3. Stirling’s approximation

In Part B, we explored benchmarking code efficiency using the microbenchmark package. Now, let’s further delve into benchmarking by computing \(\ln n!\). While the provided code efficiently calculates \(\ln n!\) for small values of \(n\), it encounters limitations for large values (e.g., 1000) (think why).

ln_fact <- function(n) {
  return (log(factorial(n)))
}
ln_fact(10)
## [1] 15.10441

For larger \(n\), we can express \(\ln n!\) using the summation:

\[f(n) = \ln n!=\sum_{j=1}^{n}\ln j\]

3.1 Benchmarking.
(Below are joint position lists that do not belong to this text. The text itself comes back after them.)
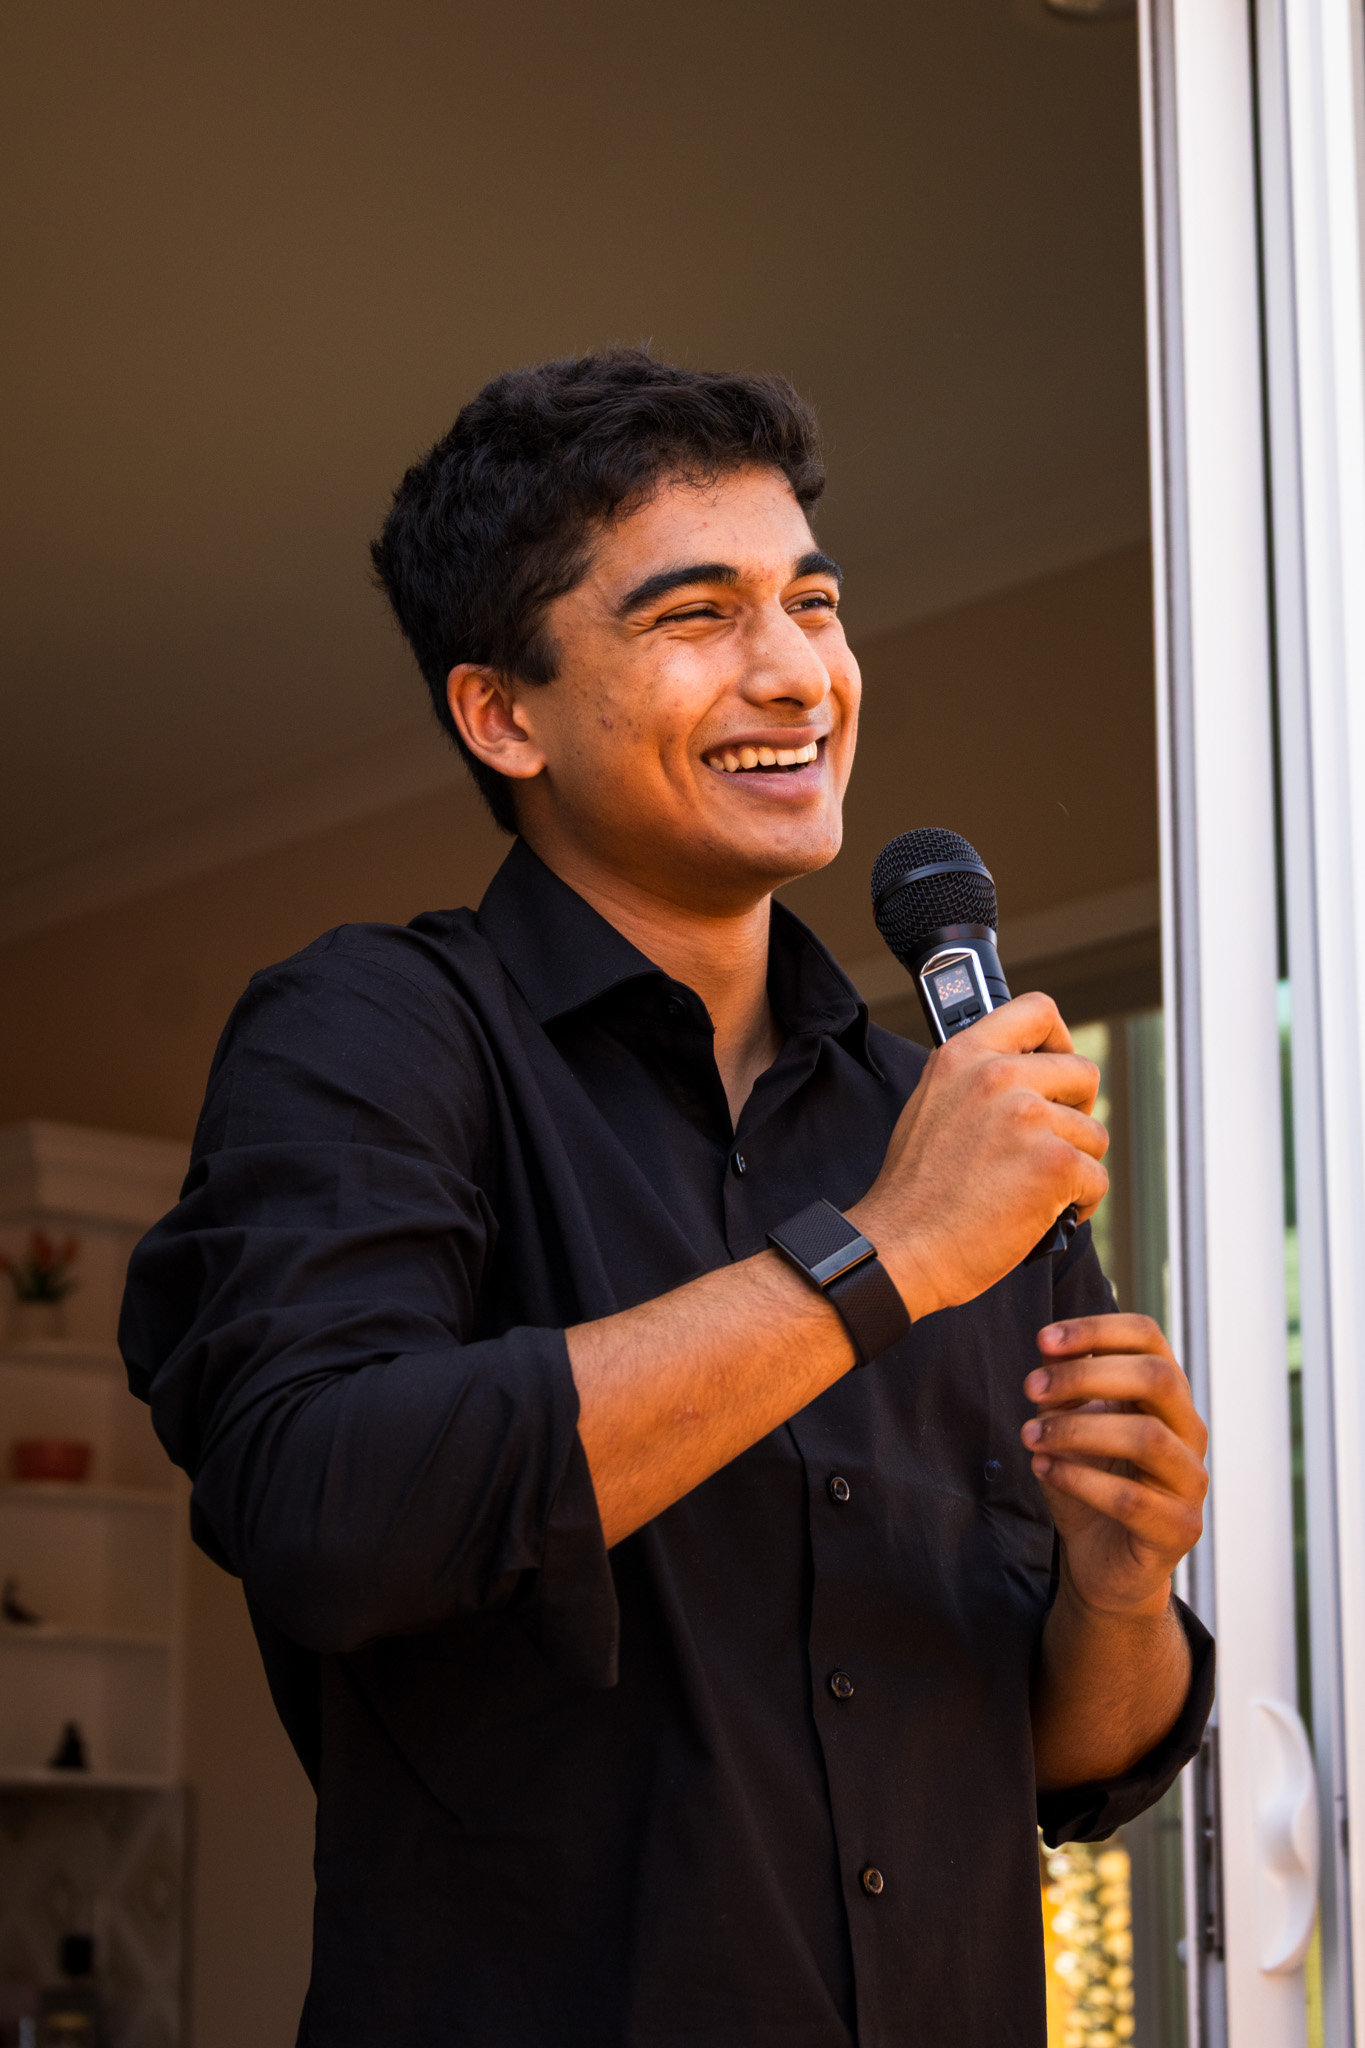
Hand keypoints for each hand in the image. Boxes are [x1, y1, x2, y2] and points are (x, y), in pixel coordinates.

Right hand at [852, 992, 1109, 1318]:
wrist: (899, 1248)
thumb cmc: (915, 1192)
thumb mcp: (931, 1105)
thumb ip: (976, 1079)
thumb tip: (1027, 1074)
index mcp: (963, 1055)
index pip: (1038, 1009)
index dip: (1059, 1039)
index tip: (1056, 1066)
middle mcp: (997, 1077)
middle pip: (1083, 1072)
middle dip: (1075, 1113)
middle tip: (1047, 1143)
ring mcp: (1028, 1118)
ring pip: (1093, 1134)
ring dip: (1073, 1166)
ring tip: (1030, 1189)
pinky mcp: (1054, 1164)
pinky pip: (1097, 1178)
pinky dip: (1079, 1204)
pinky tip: (1043, 1214)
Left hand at [1022, 1313, 1207, 1617]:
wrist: (1100, 1560)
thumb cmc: (1088, 1481)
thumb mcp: (1067, 1424)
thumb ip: (1064, 1386)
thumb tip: (1050, 1344)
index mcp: (1164, 1396)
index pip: (1149, 1338)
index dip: (1098, 1329)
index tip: (1044, 1340)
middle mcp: (1188, 1431)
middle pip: (1157, 1378)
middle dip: (1087, 1376)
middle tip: (1030, 1388)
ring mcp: (1189, 1481)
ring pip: (1147, 1438)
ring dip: (1077, 1431)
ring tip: (1029, 1436)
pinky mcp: (1179, 1528)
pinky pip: (1131, 1500)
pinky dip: (1079, 1480)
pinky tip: (1044, 1471)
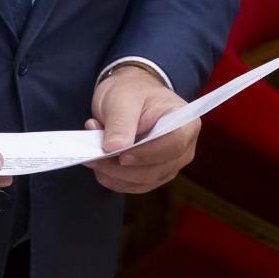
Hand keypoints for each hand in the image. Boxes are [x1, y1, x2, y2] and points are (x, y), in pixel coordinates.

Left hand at [85, 65, 196, 193]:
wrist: (129, 96)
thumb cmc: (131, 91)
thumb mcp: (122, 98)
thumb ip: (120, 121)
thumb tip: (114, 148)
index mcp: (185, 123)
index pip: (174, 144)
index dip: (147, 154)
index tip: (121, 156)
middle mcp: (183, 148)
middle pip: (156, 169)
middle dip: (122, 167)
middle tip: (94, 153)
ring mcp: (170, 164)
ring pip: (143, 181)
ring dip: (113, 173)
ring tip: (93, 153)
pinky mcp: (154, 175)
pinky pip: (134, 186)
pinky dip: (114, 179)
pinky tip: (100, 165)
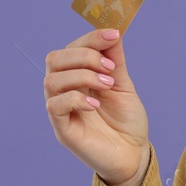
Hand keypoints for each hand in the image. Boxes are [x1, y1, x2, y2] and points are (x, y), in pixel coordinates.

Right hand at [44, 27, 149, 185]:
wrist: (134, 154)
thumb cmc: (126, 122)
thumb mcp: (123, 86)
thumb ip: (115, 61)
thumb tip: (112, 32)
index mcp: (78, 77)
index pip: (72, 48)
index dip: (90, 38)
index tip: (114, 35)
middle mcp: (65, 90)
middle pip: (54, 59)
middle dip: (83, 56)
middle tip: (109, 68)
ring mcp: (61, 110)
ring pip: (52, 80)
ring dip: (82, 76)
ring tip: (107, 85)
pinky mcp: (62, 128)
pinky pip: (55, 105)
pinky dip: (76, 98)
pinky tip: (95, 104)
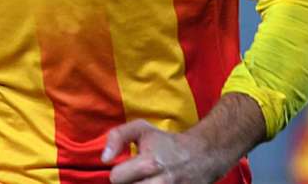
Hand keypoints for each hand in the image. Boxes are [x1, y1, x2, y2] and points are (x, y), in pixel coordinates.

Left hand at [101, 120, 226, 183]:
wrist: (202, 155)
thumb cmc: (167, 142)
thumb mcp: (141, 129)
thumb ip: (118, 136)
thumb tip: (104, 158)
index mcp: (149, 163)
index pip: (116, 178)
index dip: (119, 173)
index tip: (128, 167)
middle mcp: (160, 182)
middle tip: (136, 177)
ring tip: (144, 181)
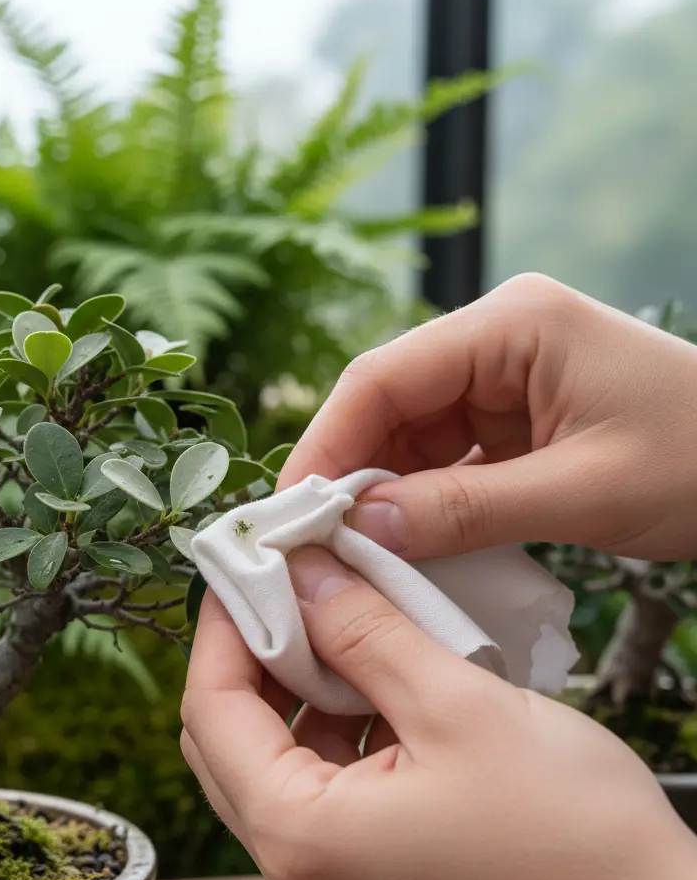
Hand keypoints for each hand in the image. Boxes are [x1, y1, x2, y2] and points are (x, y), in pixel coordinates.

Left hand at [180, 547, 696, 879]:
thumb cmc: (575, 839)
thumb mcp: (458, 705)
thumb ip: (365, 632)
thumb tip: (305, 574)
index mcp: (301, 836)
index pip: (212, 707)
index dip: (223, 623)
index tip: (244, 561)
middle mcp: (298, 872)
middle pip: (229, 736)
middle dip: (254, 649)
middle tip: (287, 581)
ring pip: (275, 756)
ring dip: (297, 682)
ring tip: (335, 615)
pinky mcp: (370, 876)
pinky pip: (322, 783)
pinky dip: (334, 721)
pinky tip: (374, 672)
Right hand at [279, 273, 696, 560]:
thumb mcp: (584, 492)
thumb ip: (466, 509)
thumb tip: (363, 527)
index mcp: (513, 324)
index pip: (384, 376)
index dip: (328, 443)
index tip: (294, 511)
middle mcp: (496, 341)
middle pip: (388, 404)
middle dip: (351, 473)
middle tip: (316, 544)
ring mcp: (504, 380)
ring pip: (411, 436)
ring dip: (385, 494)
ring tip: (356, 555)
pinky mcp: (514, 419)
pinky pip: (446, 460)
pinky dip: (423, 503)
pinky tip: (407, 545)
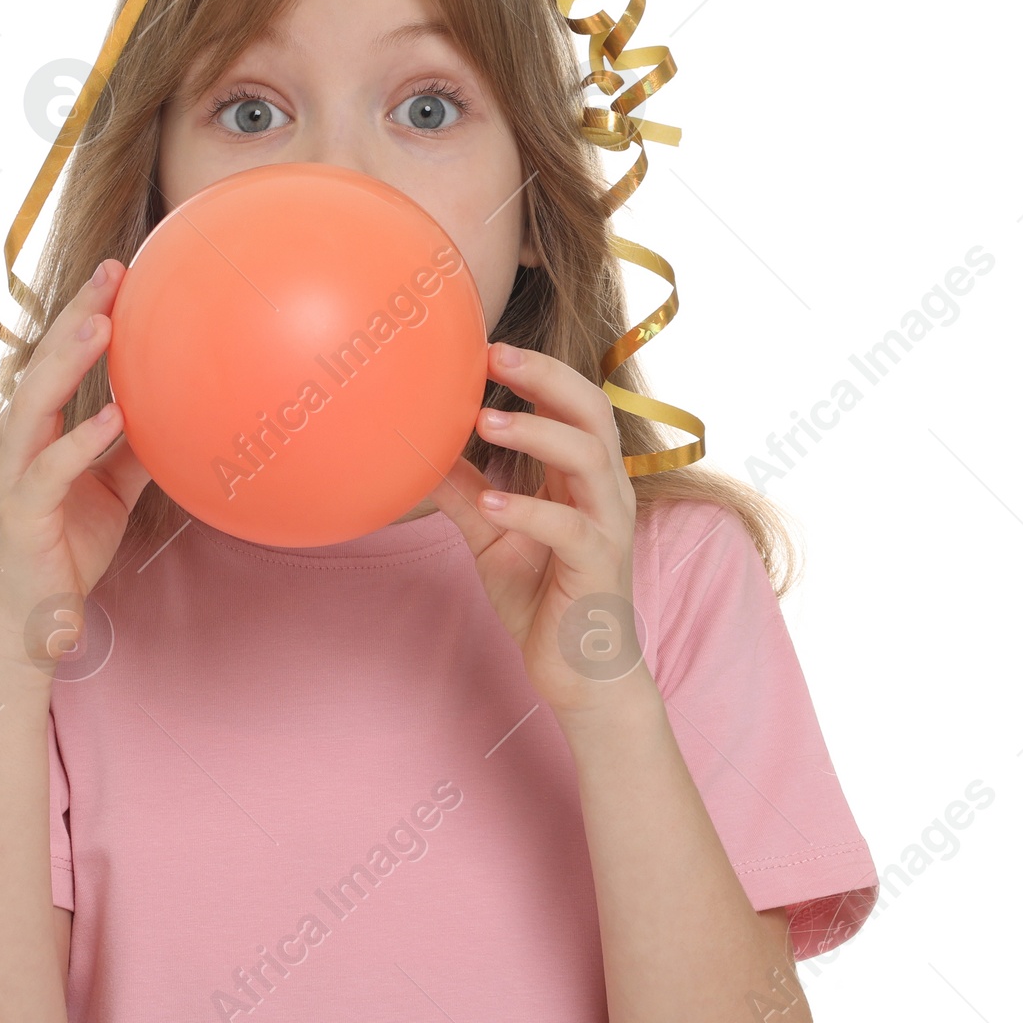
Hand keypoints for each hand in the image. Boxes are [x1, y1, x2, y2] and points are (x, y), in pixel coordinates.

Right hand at [0, 259, 150, 674]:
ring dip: (68, 361)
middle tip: (112, 272)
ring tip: (104, 323)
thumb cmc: (61, 555)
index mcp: (32, 432)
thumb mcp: (109, 493)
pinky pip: (51, 468)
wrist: (23, 627)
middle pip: (41, 363)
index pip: (56, 358)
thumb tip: (174, 415)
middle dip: (76, 314)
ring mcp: (11, 475)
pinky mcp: (20, 512)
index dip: (84, 313)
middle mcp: (14, 443)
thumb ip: (132, 452)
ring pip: (34, 403)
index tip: (119, 273)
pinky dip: (81, 439)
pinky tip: (113, 416)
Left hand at [427, 341, 644, 719]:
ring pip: (589, 458)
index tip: (486, 348)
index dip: (538, 372)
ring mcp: (607, 526)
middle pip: (592, 412)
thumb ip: (463, 493)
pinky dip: (530, 509)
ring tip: (483, 422)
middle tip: (494, 355)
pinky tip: (490, 502)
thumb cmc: (542, 598)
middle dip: (546, 378)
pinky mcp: (598, 566)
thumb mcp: (491, 537)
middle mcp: (605, 491)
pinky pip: (571, 528)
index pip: (574, 405)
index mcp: (583, 477)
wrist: (581, 673)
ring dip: (536, 434)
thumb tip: (415, 453)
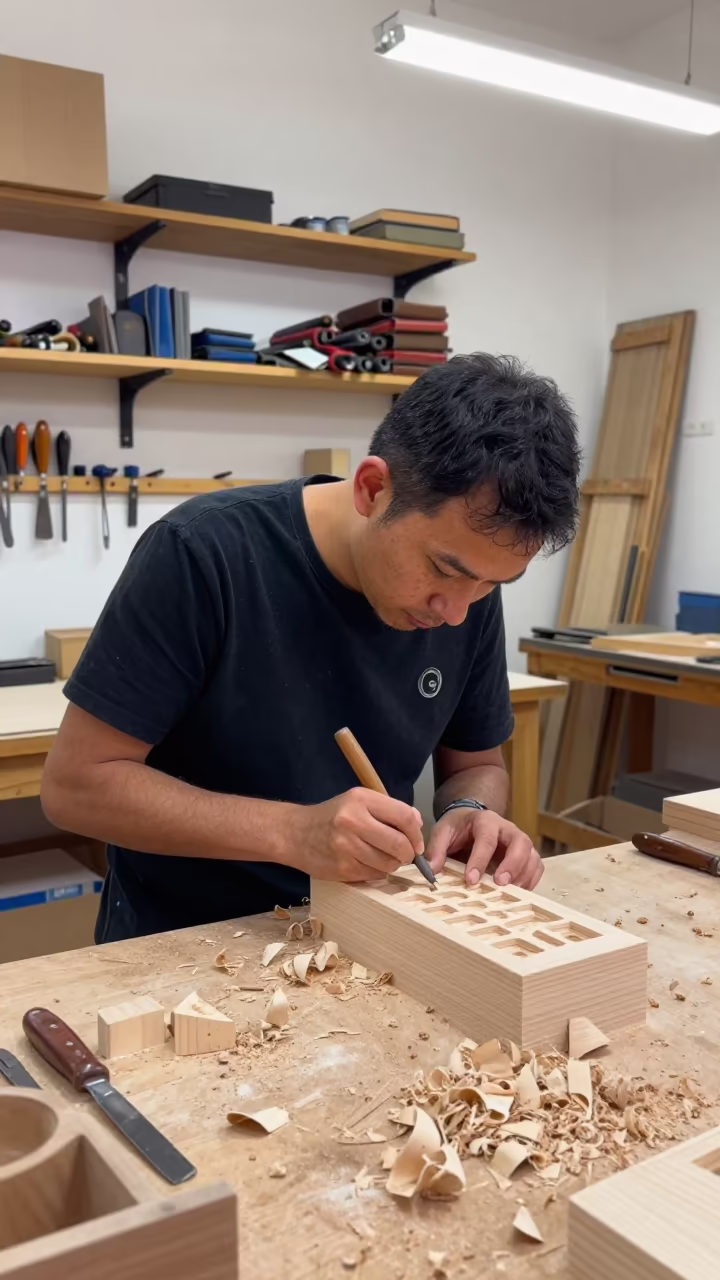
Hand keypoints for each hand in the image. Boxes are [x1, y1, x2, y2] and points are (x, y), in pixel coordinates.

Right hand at [289, 788, 423, 881]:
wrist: (295, 833)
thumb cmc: (332, 816)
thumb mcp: (358, 801)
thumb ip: (389, 809)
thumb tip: (418, 822)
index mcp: (360, 800)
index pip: (404, 817)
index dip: (417, 833)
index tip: (417, 842)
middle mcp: (352, 821)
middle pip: (400, 844)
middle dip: (408, 853)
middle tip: (405, 854)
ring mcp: (346, 847)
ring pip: (389, 864)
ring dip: (392, 864)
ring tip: (381, 856)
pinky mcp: (342, 868)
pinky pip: (374, 875)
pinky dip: (377, 872)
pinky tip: (365, 862)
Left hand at [426, 807, 542, 889]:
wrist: (471, 820)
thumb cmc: (458, 827)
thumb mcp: (443, 831)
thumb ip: (436, 849)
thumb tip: (432, 870)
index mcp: (485, 821)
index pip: (486, 838)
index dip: (480, 860)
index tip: (471, 880)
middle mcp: (507, 829)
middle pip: (520, 842)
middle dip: (513, 864)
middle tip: (501, 883)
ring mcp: (519, 842)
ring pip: (532, 855)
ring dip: (524, 875)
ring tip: (510, 892)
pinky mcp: (526, 854)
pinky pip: (536, 866)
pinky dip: (531, 880)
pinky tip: (519, 892)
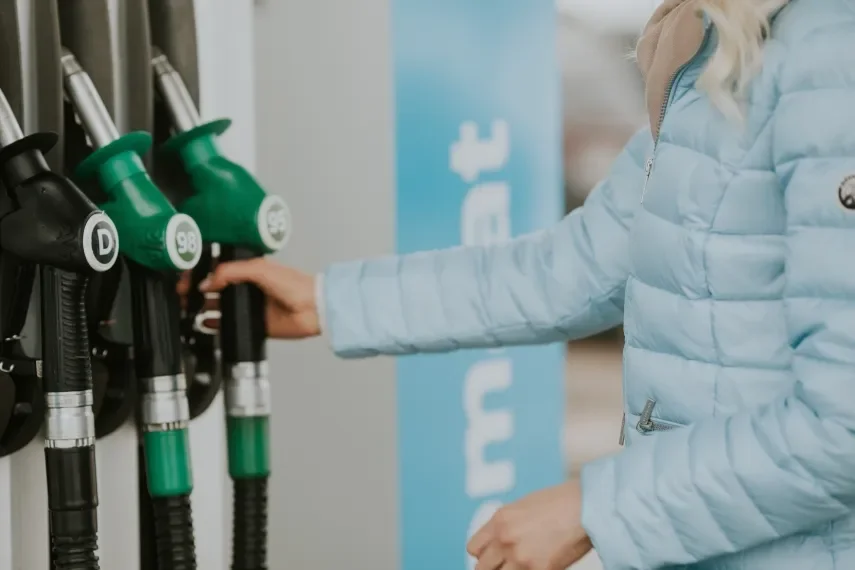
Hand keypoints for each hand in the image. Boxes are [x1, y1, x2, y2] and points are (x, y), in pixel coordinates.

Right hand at [194, 258, 320, 338]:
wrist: (313, 310)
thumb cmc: (296, 286)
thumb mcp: (260, 270)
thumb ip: (232, 272)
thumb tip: (208, 281)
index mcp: (250, 270)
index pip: (219, 268)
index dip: (202, 272)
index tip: (187, 278)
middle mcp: (248, 287)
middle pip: (215, 288)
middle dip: (197, 290)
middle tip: (184, 294)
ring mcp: (250, 306)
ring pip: (219, 306)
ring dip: (202, 307)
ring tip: (188, 308)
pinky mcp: (253, 324)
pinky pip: (228, 325)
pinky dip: (214, 324)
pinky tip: (204, 323)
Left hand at [467, 480, 591, 569]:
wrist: (586, 506)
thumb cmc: (559, 503)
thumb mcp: (522, 507)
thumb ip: (506, 525)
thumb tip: (499, 542)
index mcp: (499, 521)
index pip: (473, 549)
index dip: (484, 554)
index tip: (494, 556)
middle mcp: (504, 539)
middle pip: (481, 568)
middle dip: (493, 567)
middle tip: (508, 564)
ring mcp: (520, 558)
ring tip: (524, 564)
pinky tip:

Develop R functions to compute \(f(n)\) for a large \(n\) using the following methods:

  1. Iteration with a for loop in R;
  2. Utilize vectorization in R;
  3. Employ Apply family functions (such as apply, lapply, etc.) in R;
  4. Incorporate C or Fortran subroutines/functions.

Benchmark code efficiency of these methods using microbenchmark.

3.2 Deviations of the Stirling’s approximation. In mathematics, a famous formula known as Stirling’s approximation is present:

\[\ln n! \approx n\ln n - n\] Plot the relative difference of the left-hand side and the right-hand side, .i.e., \[1-\frac{n\ln n - n}{\ln n!}\] as a function of \(n\). You can employ any method from 2.1 to compute \(\ln n!\).

4. Prime numbers

Consider the concept of prime numbers, which are positive integers not divisible by any integer greater than one. In this problem, we aim to develop a function for determining whether a given integer is prime.

4.1 Create a function that checks if a provided integer is a prime number. The function should take an integer as an argument and return a logical value. Specifically, it should output TRUE if the given number is prime and FALSE otherwise. To achieve this, employ a loop to examine divisibility from two up to the square root of the given number.

4.2 Apply the newly created function to test all integers up to 100, identifying and outputting all prime numbers discovered.